The homelessness prevention initiative’s targeting efficiency has not been evaluated: Is a strategy that provides outreach to as many incarcerated veterans as possible—a population at risk for homelessness, substance abuse, mental illness, unemployment, and criminal recidivism—inefficient for the prevention of homelessness? Ethically, can targeting efficiency even be tested (Uhl 2000)? Neither VA study of outreach effectiveness to incarcerated veterans has collected follow-up data on housing. Neither has data been collected to specify which interventions—information, outreach, referral, etc.—are effective for specific veteran social and clinical outcomes.
The fact that the VA’s homelessness prevention strategy is embedded in the overall incarcerated veterans’ program suggests there may be difficulty in maintaining focus on this particular aspect of the re-entry program. In order not to lose sight of the goal of preventing homelessness, Leginski and Randolph (1999) argue that “careful conceptualization and relevant data are our best analytic defenses” in implementing large systems initiatives (p. 1257). Others have demonstrated the utility of ‘logic modeling’ for implementation evaluation, a technique that structures review of links between program assumptions, client needs and outcomes, program resources, and data collection (Morzinskis and Montagnini 2002; Mulroy and Lauber 2004).
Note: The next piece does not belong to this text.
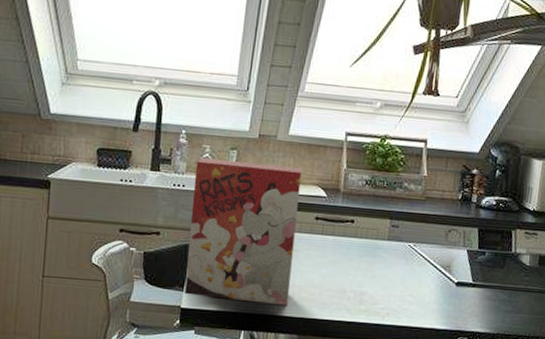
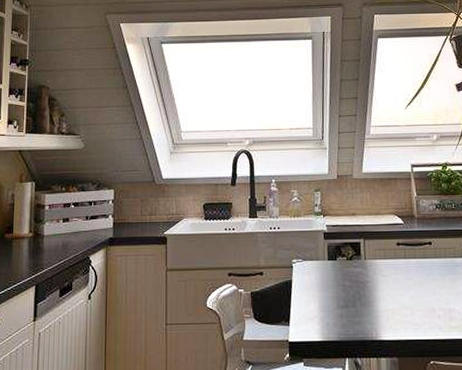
cereal box: present [185,157,302,305] -> none [287,200,384,330]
VA’s pre-release planning directive will provide a point of entry for incorporation and assessment of these domains, and a roadmap for evaluation that improves assessment of prevention outcomes through longitudinal studies.
In summary, the VA’s experience suggests that incarcerated veterans are suitable targets for prevention of homelessness and VA services fit well with their needs as they exit correctional institutions. If VA’s system-wide initiative is carefully implemented and evaluated, re-entering veterans are likely to have higher probability of successful community re-adjustment housing outcomes, and VA will be able to provide the widest possible prevention coverage to those most in need of the appropriate elements of VA’s service package.
The author would like to acknowledge VA administrators and clinicians whose leadership, work, and passion have laid the foundation for the expansion of re-entry services for incarcerated veterans nationwide.